Saya membuka yang pertamabir sementara balita bermain dengan tali sepatu saya. Dia lucu, tapi tatapannya yang tanpa henti meresahkan. Beberapa menit kemudian, wanita tua dan gadis itu membawakan makan siangku.

"Kamsahamnida!" Saya berterima kasih kepada mereka. Mereka menjawab dengan frase Korea yang saya tidak tahu. Itu bisa berupa "Sama-sama," atau mungkin "Cepat keluar dari dapur kami."

Daging babi adalah irisan daging dilapisi tepung roti, manis dan kering, dengan saus cokelat. Hampir identik dengan tonkatsu Jepang. Bibimbap adalah masalah yang berbeda.

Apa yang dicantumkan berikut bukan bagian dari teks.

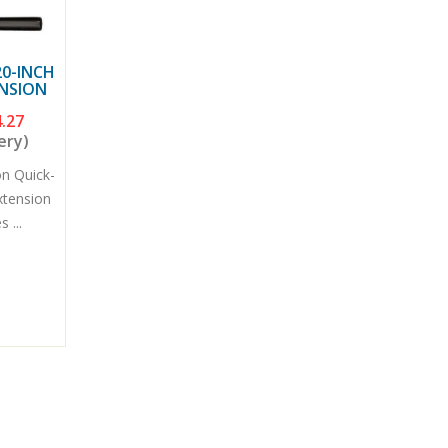
0-INCH
ENSION
.27
ery)
n Quick-
xtension
 ...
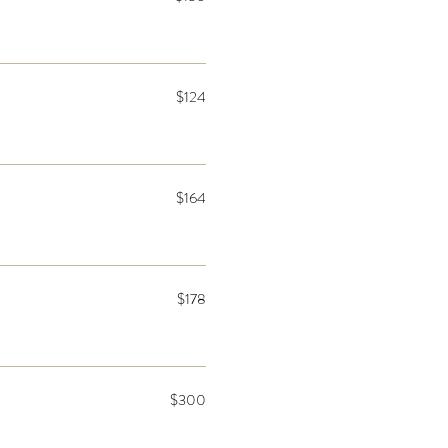
$124
$164
$178
$300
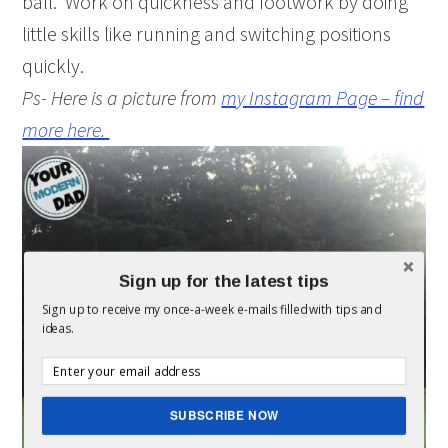
ball. Work on quickness and footwork by doing
little skills like running and switching positions
quickly.
Ps- Here is a picture from
my Instagram Page – find
more here.
Sign up for the latest tips
Sign up to receive my once-a-week e-mails filled with tips and
ideas.
SUBSCRIBE NOW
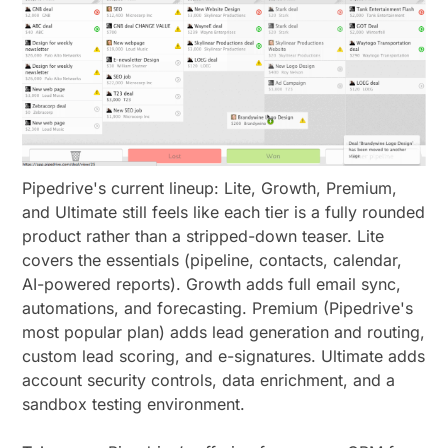
Pipedrive's current lineup: Lite, Growth, Premium,
and Ultimate still feels like each tier is a fully rounded
product rather than a stripped-down teaser. Lite
covers the essentials (pipeline, contacts, calendar,
AI-powered reports). Growth adds full email sync,
automations, and forecasting. Premium (Pipedrive's
most popular plan) adds lead generation and routing,
custom lead scoring, and e-signatures. Ultimate adds
account security controls, data enrichment, and a
sandbox testing environment.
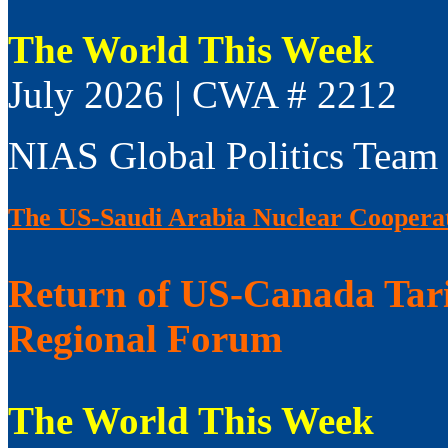
The World This Week
July 2026 | CWA # 2212
NIAS Global Politics Team
The US-Saudi Arabia Nuclear Coopera
Return of US-Canada Tari
Regional Forum
The World This Week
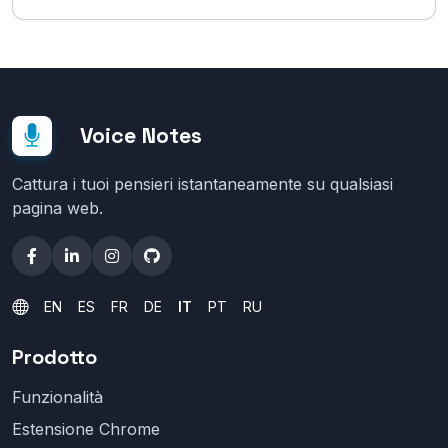
Voice Notes
Cattura i tuoi pensieri istantaneamente su qualsiasi
pagina web.
EN
ES
FR
DE
IT
PT
RU
Prodotto
Funzionalità
Estensione Chrome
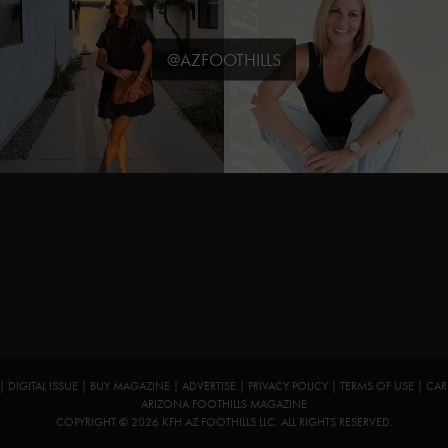
@AZFOOTHILLS
|
DIGITAL ISSUE
|
BUY MAGAZINE
|
ADVERTISE
|
PRIVACY POLICY
|
TERMS OF USE
|
CAR
ARIZONA FOOTHILLS MAGAZINE
COPYRIGHT © 2026 KFH AZ FOOTHILLS LLC. ALL RIGHTS RESERVED.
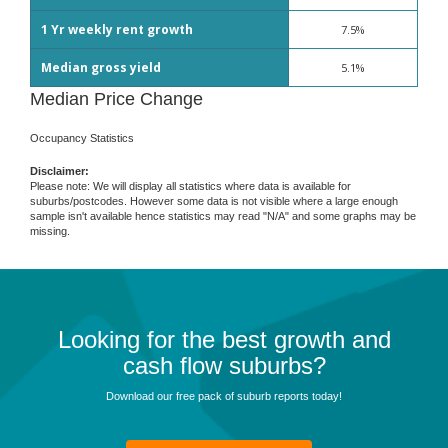
1 Yr weekly rent growth
7.5%
Median gross yield
5.1%
Median Price Change
Occupancy Statistics
Disclaimer:
Please note: We will display all statistics where data is available for
suburbs/postcodes. However some data is not visible where a large enough
sample isn't available hence statistics may read "N/A" and some graphs may be
missing.
Looking for the best growth and
cash flow suburbs?
Download our free pack of suburb reports today!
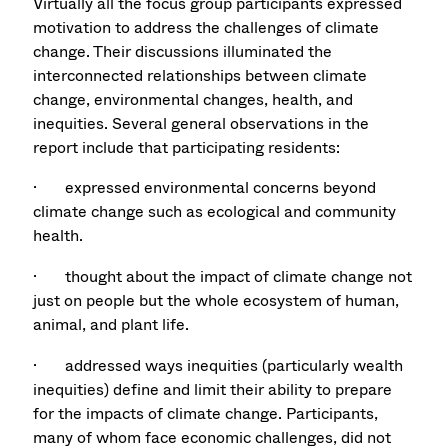
Virtually all the focus group participants expressed
motivation to address the challenges of climate
change. Their discussions illuminated the
interconnected relationships between climate
change, environmental changes, health, and
inequities. Several general observations in the
report include that participating residents:
· expressed environmental concerns beyond
climate change such as ecological and community
health.
· thought about the impact of climate change not
just on people but the whole ecosystem of human,
animal, and plant life.
· addressed ways inequities (particularly wealth
inequities) define and limit their ability to prepare
for the impacts of climate change. Participants,
many of whom face economic challenges, did not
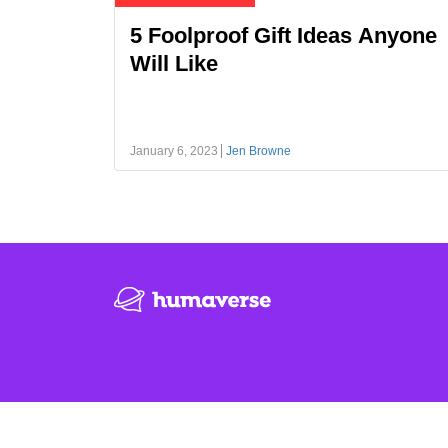
5 Foolproof Gift Ideas Anyone
Will Like
January 6, 2023
Jen Browne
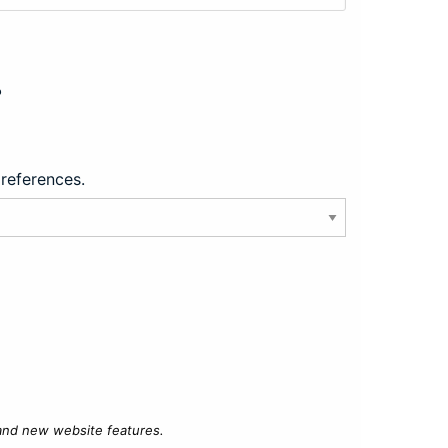
?
preferences.
 and new website features.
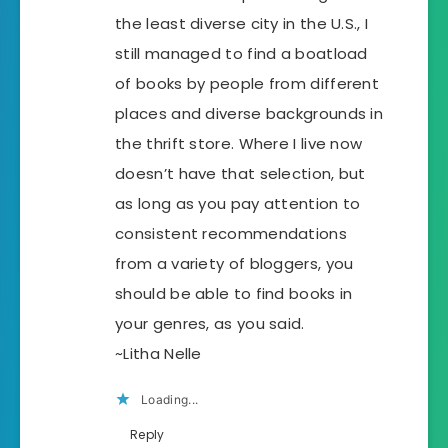
the least diverse city in the U.S., I
still managed to find a boatload
of books by people from different
places and diverse backgrounds in
the thrift store. Where I live now
doesn’t have that selection, but
as long as you pay attention to
consistent recommendations
from a variety of bloggers, you
should be able to find books in
your genres, as you said.
~Litha Nelle
Loading...
Reply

Enak dan khas, disajikan dalam mangkuk kayu berdiameter dop.

Hidangan klasik Korea, bibimbap secara tradisional dimakan pada malam sebelum Tahun Baru Imlek, saat pembaruan. Nama itu secara harfiah berarti "nasi dan banyak hal lainnya." Hidangan ini disiapkan dengan mengambil semua sisa makanan Anda, mencampurnya dengan nasi dan, voila, makanan yang lezat.

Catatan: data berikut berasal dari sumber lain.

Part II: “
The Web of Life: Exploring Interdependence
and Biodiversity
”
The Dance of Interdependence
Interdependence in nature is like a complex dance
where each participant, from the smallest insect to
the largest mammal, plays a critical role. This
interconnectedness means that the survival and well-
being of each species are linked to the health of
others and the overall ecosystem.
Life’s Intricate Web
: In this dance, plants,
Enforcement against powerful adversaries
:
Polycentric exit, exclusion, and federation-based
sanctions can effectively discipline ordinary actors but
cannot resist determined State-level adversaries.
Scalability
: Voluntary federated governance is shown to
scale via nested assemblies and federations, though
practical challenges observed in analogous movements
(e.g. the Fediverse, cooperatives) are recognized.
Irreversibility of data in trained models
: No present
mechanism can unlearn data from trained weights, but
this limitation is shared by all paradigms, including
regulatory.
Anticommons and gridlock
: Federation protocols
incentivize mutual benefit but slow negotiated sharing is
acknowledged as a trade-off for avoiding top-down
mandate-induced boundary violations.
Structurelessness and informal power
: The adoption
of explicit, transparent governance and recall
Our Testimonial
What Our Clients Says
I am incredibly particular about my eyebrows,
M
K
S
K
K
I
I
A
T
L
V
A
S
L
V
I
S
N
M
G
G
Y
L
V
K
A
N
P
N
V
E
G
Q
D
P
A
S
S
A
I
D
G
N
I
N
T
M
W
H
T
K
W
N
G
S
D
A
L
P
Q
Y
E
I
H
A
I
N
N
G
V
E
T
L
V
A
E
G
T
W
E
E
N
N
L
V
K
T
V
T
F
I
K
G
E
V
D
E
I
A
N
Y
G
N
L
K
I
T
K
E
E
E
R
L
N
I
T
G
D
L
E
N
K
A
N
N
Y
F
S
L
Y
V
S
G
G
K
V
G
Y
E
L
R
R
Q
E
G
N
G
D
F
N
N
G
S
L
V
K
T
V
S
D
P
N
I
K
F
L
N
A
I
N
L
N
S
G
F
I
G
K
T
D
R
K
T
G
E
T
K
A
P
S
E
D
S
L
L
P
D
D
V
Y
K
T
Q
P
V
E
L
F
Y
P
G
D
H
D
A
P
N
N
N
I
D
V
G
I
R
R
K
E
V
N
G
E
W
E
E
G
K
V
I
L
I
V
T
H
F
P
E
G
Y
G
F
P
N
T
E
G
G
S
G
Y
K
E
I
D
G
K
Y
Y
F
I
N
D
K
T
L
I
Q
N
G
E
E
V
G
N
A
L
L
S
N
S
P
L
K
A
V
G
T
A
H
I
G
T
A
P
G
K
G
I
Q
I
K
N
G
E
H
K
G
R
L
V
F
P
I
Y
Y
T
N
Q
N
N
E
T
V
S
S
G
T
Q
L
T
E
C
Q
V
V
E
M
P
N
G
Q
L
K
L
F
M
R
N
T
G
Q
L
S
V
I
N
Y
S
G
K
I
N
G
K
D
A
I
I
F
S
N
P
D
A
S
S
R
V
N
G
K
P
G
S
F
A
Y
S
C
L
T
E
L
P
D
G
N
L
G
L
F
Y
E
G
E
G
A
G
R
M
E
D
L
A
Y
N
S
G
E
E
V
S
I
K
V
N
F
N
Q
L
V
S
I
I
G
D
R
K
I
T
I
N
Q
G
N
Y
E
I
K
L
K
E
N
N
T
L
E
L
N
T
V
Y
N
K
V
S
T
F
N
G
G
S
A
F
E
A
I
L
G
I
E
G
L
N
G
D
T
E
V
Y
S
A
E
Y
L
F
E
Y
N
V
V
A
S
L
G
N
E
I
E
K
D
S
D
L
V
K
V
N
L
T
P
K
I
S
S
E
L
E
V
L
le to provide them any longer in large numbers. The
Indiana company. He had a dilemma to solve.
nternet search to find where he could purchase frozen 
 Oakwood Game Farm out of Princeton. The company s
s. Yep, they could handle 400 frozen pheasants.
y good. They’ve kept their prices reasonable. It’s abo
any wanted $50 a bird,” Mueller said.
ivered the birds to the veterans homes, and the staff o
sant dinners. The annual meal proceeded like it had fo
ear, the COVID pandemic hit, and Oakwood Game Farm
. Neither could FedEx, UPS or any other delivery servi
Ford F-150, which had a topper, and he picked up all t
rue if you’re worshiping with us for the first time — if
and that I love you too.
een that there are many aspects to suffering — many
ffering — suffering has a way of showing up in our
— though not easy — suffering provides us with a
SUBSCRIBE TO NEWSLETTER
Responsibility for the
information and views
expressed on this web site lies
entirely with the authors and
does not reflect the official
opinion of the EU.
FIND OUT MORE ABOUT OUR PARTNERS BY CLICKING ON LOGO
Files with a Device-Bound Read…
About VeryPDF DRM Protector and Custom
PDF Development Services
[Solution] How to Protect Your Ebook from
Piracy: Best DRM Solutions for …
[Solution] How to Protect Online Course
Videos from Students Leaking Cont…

Bibimbap sepertinya sedang menatapku-dua telur mata sapi bertengger di atasnya. Ada banyak makanan kecil di dalam mangkuk tunggal ini. Beberapa elemen, seperti acar rumput laut, jelas merupakan banchan yang telah diubah fungsinya, yaitu bibimbap klasik. Ada juga nasi, daging cincang halus, tauge, wortel parut, kecap, cuka, minyak wijen, tahu, kol, gochujang (pasta cabai merah), jamur shitake, biji wijen, gula merah, dan bawang putih segar berhektar-hektar. Nasi duduk di bagian bawah mangkuk. Daging sapi, sayuran, dan yang lainnya meringkuk di sudutnya yang rapi. Sebelum makan, Anda mencampur semuanya sendiri-semacam cerita petualangan-pilih-Anda-sendiri.

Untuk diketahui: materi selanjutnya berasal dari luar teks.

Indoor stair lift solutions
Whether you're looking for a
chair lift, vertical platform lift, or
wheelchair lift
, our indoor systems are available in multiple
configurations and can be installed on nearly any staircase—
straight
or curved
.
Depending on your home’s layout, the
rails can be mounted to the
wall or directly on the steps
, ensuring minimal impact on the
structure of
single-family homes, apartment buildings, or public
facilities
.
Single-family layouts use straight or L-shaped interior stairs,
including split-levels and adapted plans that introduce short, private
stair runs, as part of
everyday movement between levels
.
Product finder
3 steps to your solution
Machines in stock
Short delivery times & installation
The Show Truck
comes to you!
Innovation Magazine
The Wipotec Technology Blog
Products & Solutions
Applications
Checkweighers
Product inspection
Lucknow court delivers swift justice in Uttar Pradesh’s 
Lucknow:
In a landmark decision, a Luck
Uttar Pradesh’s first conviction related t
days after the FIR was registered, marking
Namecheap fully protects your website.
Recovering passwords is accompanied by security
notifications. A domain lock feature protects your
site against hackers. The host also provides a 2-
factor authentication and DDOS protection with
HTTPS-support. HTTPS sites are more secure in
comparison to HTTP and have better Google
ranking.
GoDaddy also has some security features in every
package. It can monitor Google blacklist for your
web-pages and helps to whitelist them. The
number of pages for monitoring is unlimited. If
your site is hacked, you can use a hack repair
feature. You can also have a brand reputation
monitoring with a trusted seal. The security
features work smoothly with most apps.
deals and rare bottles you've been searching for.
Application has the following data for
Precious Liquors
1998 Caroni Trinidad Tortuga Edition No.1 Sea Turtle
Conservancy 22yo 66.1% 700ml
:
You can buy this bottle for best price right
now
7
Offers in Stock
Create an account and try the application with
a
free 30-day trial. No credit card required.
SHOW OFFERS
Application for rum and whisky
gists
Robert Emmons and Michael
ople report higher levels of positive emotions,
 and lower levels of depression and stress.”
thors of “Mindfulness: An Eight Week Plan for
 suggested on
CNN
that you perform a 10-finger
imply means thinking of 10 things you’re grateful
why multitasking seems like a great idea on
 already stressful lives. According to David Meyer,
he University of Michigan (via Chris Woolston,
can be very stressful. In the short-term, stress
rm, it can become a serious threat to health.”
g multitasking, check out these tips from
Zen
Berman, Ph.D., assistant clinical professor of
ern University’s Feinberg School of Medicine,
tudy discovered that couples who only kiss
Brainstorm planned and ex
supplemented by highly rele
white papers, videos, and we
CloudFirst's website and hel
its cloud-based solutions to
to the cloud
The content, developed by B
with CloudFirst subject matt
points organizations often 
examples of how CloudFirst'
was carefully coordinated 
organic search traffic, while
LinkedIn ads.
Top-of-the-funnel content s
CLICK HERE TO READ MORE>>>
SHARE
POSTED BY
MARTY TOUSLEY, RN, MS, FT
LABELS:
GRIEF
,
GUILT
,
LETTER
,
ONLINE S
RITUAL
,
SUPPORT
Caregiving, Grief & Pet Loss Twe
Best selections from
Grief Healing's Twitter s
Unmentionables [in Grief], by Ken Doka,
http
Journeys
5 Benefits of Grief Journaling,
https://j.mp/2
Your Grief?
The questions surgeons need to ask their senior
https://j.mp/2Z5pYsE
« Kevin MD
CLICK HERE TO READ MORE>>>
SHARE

SementaraSaya mengintip melalui gua-gua yang luas dari mangkuk saya, wanita tua itu menyeret bangkunya melintasi ruangan dan duduk di belakang saya. Saya menemukan ini menakutkan pada awalnya tetapi, setelah beberapa saat, anehnya meyakinkan dan penuh kasih sayang. Dengan setiap inci bibimbap yang kuhabiskan, setiap teguk bir, wanita itu tersenyum, tertawa, dan menepuk punggungku. Cucu perempuannya, jika itu dia, menepuk lututku dan menjerit. Saya membajak makanan seolah-olah saya tidak makan selama berhari-hari, bekerja keras menggunakan sumpit dengan keterampilan sebanyak yang saya bisa.

Saya tidak menyelesaikan makan tetapi, pada titik tertentu, hanya berhenti makan. Wanita paruh baya itu kembali, berbicara tajam kepada wanita tua itu. Mereka menunjuk ke arah saya, bergumam, membuat gerakan yang tidak bisa saya tafsirkan. Saya membungkuk dan melakukan kamsahamnida dengan atletis, menjelaskan, dalam bahasa Inggris, betapa enaknya makanan itu.

Mereka tidak memberi saya cek, jadi saya menaruh 20.000 won-sekitar $16 di atas meja. Wanita tua itu datang, mengambil beberapa lembar uang besar dan membungkuk. "Terima kasih. Sangat banyak."

Apakah ini restoran? Aku tidak akan pernah tahu. Wanita itu tidak mengatakan "Ayo lagi," atau memberi saya permen setelah makan malam, jadi saya rasa tidak. Yang saya tahu adalah bahwa keluarga saya sendiri berada jauh, dan untuk waktu yang singkat, para wanita ini membuat saya merasa seolah-olah saya adalah bagian dari keluarga mereka.